Newspaper article St Louis Post-Dispatch (MO)

Morning Briefing upon Further Review

Newspaper article St Louis Post-Dispatch (MO)

Morning Briefing upon Further Review

Article excerpt

Chicago Bulls sideshow DENNIS RODMAN has long found odd ways to express himself. The kick at a cameraman. The bawdy hot tub scene on his MTV show. That wedding dress worn to a book signing.

That Sport magazine cover in a bathing suit. Those tattoos commemorating everything short of Arbor Day. The head butt on a referee.

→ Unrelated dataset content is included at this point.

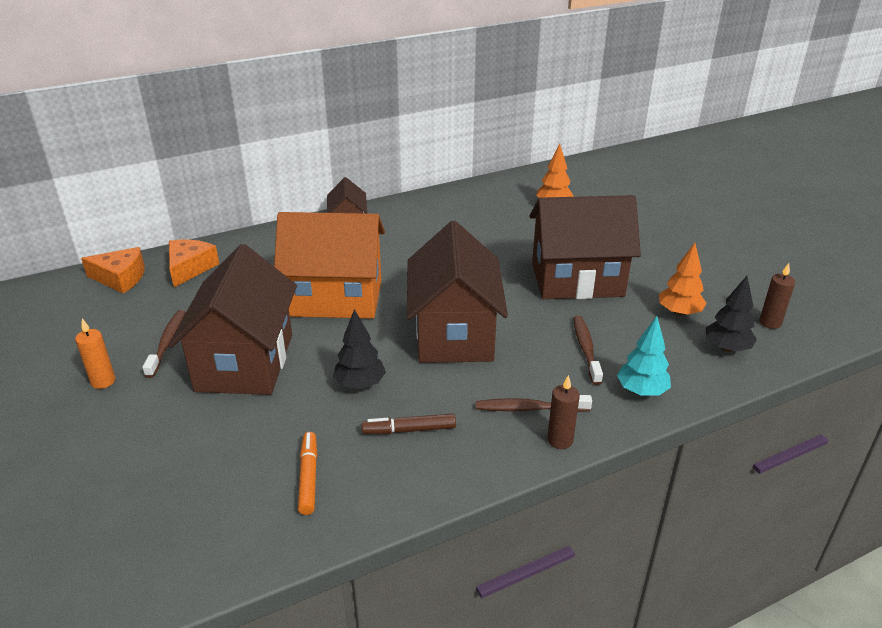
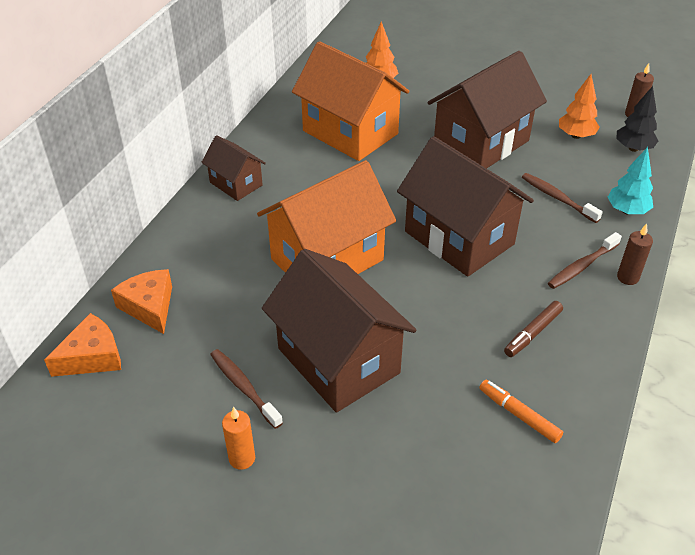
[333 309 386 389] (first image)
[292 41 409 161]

More recently, his ANDREW GOLOTTA-like low blow on rival forward JOE WOLF got him suspended by the National Basketball Association. Again. But at least his alleged backside pinch of a Delta Center usher back in 1994 won't cost him any money. The incident supposedly occurred when Rodman, then a San Antonio Spur, scrambled out of bounds after a loose ball. Usher LAVON P. ANKERS claimed he came up with much more than leather with his desperate lunge. But her lawsuit was ultimately dismissed by a U.S. District Judge in Salt Lake City. Judge DAVID SAM didn't dispute the pinch, but wrote in his 20-page decision that it did not rise to the "level such that a reasonable jury could find it outrageous, atrocious, or utterly intolerable in civilized society." Not in a country that elected BILL CLINTON president. Twice. Elsewhere in the disturbing world of sports: Champion thoroughbred CIGAR may have to go back to racing. After retiring to a cushy new vocation as a stud, Cigar got to, uh, date 36 mares and counting. The fee? $75,000 a pop. (Write your own FABIO joke here.) But Cigar went a Billiken-like 0-for-36 trying to plant a viable seed and his new owners - who paid $25 million for the pointy-eared carrot muncher - are crushed. He was supposed to sire a whole army of new champions, but, if he is sterile, he will have to get back onto the track and earn his living the hard way - by hauling tail. Four dogs have already died at the Iditarod sled dog race, which makes your (you) wonder if organizers laid down some land minds to enliven this year's tundra trot. How long before Congressional do-gooders get all over this sport? Some athletic career changes make sense, like former hockey goon PAUL STEWART becoming a referee and former big-league pitcher MICKEY LOLICH opening a doughnut shop. But how about whacky GERT WEIL? …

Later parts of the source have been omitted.